Ponente
Descripción
In this presentation I will talk about the PNG-UNITsims suite, which includes the largest full N-body simulation to date with local primordial non-Gaussianities (local PNG), the PNG-UNIT. The amplitude of the PNGs is given by fNLlocal=100. The simulation follows the evolution of 4096^3 particles in a periodic box with Lbox=1h^−1Gpc, resulting in a mass resolution of mp=1.24×10^9h^−1M⊙, enough to finely resolve the galaxies targeted by stage-IV spectroscopic surveys. The PNG-UNIT has fixed initial conditions with phases also matching the pre-existing UNIT simulation with Gaussian initial conditions. The fixed and matched initial conditions reduce the simulation uncertainty significantly. In this first study of the PNG-UNITsims, we measure the PNG response parameter, p, as a function of the halo mass. halos with masses between 1×10^12 and 5×10^13h^−1M⊙ are well described by the universality relation, given by p=1. For halos with masses between 2×10^10 and 1×10^12h^−1M⊙ we find that p<1, at a significance between 1.5 and 3.1σ. Combining all the halos between 2×10^10 and 5×10^13h^−1M⊙, we find p consistent with a value of 0.955±0.013, which is 3σ away from the universality relation. We demonstrate that these findings are robust to mass resolution, scale cuts and uncertainty estimation. We also compare our measurements to separate universe simulations, finding that the PNG-UNITsims constraints outperform the former for the setup considered. Using a prior on p as tight as the one reported here for DESI-like forecast can result in fNL constraints comparable to fixing p.

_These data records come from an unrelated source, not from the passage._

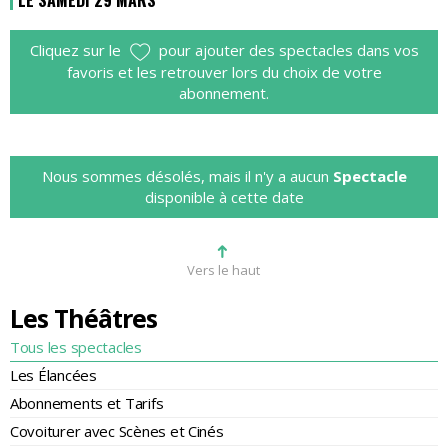
LE SAMEDI 29 MARS
Cliquez sur le
pour ajouter des spectacles dans vos
favoris et les retrouver lors du choix de votre
abonnement.
Nous sommes désolés, mais il n'y a aucun
Spectacle
disponible à cette date
➜
Vers le haut
Les Théâtres
Tous les spectacles
Les Élancées
Abonnements et Tarifs
Covoiturer avec Scènes et Cinés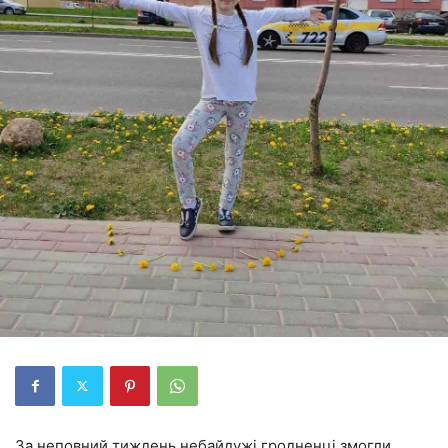
За неповний тиждень небайдужі гродненці змогли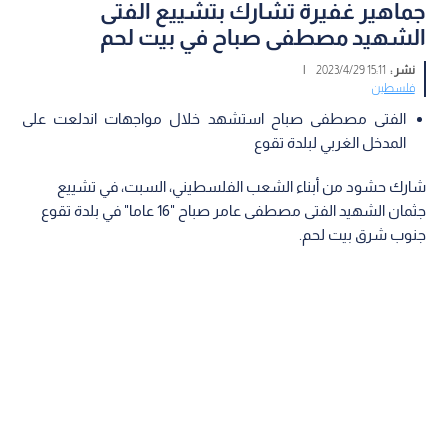
جماهير غفيرة تشارك بتشييع الفتى
الشهيد مصطفى صباح في بيت لحم
نشر :
15:11 2023/4/29
|
فلسطين
الفتى مصطفى صباح استشهد خلال مواجهات اندلعت على
المدخل الغربي لبلدة تقوع
شارك حشود من أبناء الشعب الفلسطيني، السبت، في تشييع
جثمان الشهيد الفتى مصطفى عامر صباح "16 عاما" في بلدة تقوع
جنوب شرق بيت لحم.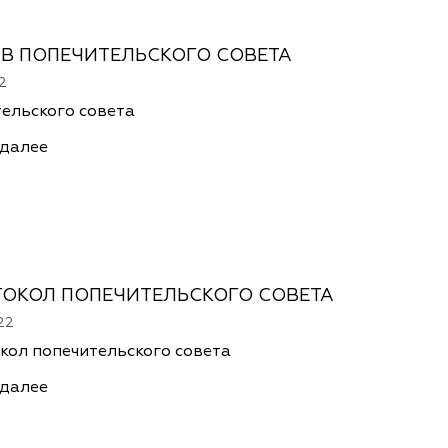
В ПОПЕЧИТЕЛЬСКОГО СОВЕТА
2
тельского совета
 далее
ТОКОЛ ПОПЕЧИТЕЛЬСКОГО СОВЕТА
22
кол попечительского совета
 далее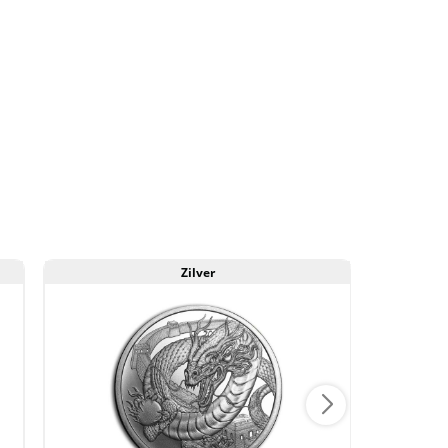
Round
antal
Zilver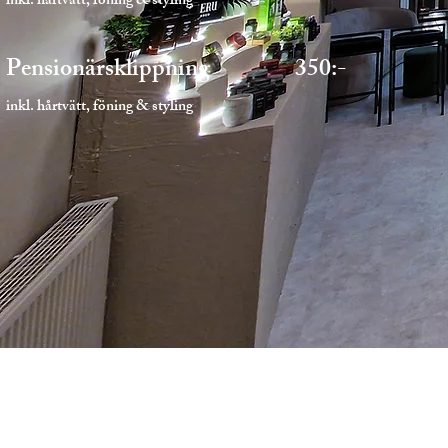
inkl. hårtvätt, föning & styling
Pensionärsklippning 350:-
inkl. hårtvätt, föning & styling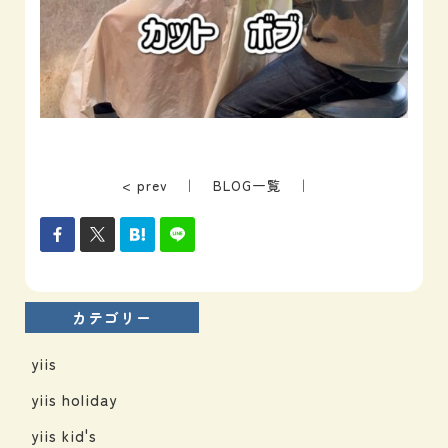
< prev
｜
BLOG一覧
｜
カテゴリー
yiis
yiis holiday
yiis kid's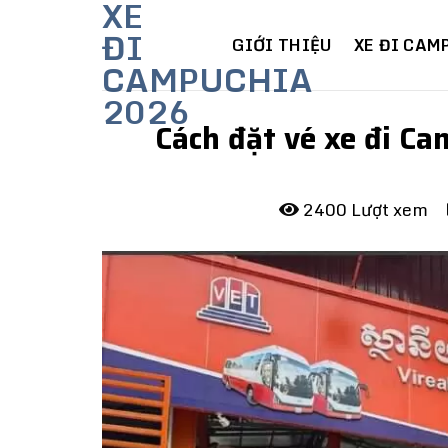
XE
Skip
ĐI
to
GIỚI THIỆU
XE ĐI CAM
CAMPUCHIA
content
2026
Cách đặt vé xe đi C
2400 Lượt xem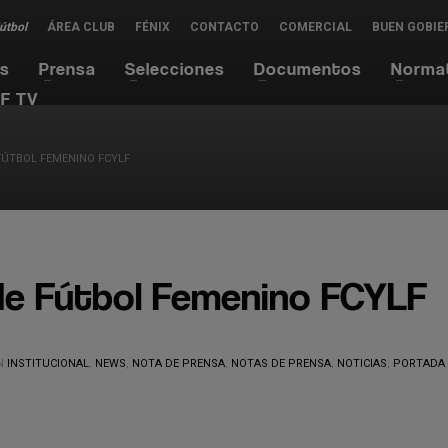
Fútbol
ÁREA CLUB
FÉNIX
CONTACTO
COMERCIAL
BUEN GOBIE
es
Prensa
Selecciones
Documentos
Norma
F TV
FÚTBOL FEMENINO FCYLF
 de Fútbol Femenino FCYLF
N
INSTITUCIONAL
,
NEWS
,
NOTA DE PRENSA
,
NOTAS DE PRENSA
,
NOTICIAS
,
PORTADA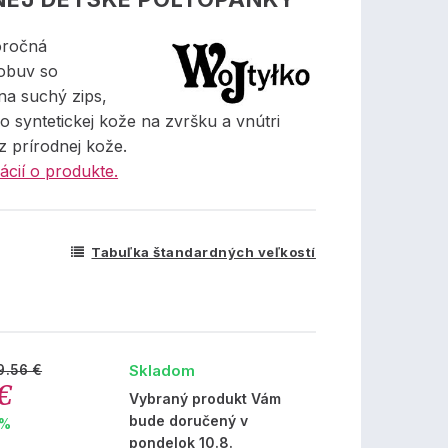
oročná
obuv so
na suchý zips,
 syntetickej kože na zvršku a vnútri
z prírodnej kože.
ácií o produkte.
Tabuľka štandardných veľkostí
Skladom
9.56 €
€
Vybraný produkt Vám
bude doručený v
 %
pondelok 10.8.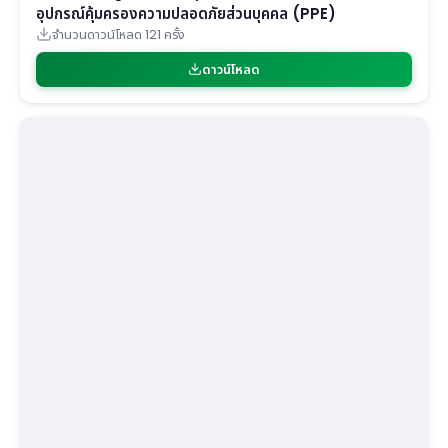
อุปกรณ์คุ้มครองความปลอดภัยส่วนบุคคล (PPE)
จำนวนดาวน์โหลด 121 ครั้ง
ดาวน์โหลด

At the same time, fixing p to a wrong value (p=1) may result in up to 2σ biases on fNL.
Abstract
I will introduce PNG-UNITsims, one of the largest N-body simulation incorporating local primordial non-Gaussianities. By evolving 4096^3 particles in a 1 Gpc/h box and matching initial conditions with the Gaussian UNIT simulation, we reduce uncertainties in the PNG response parameter p.
Our measurements reveal a 3sigma deviation from the universality relation, obtaining p=0.955+/-0.013. This finding has important implications for future cosmological analyses, as incorrect assumptions about could bias measurements.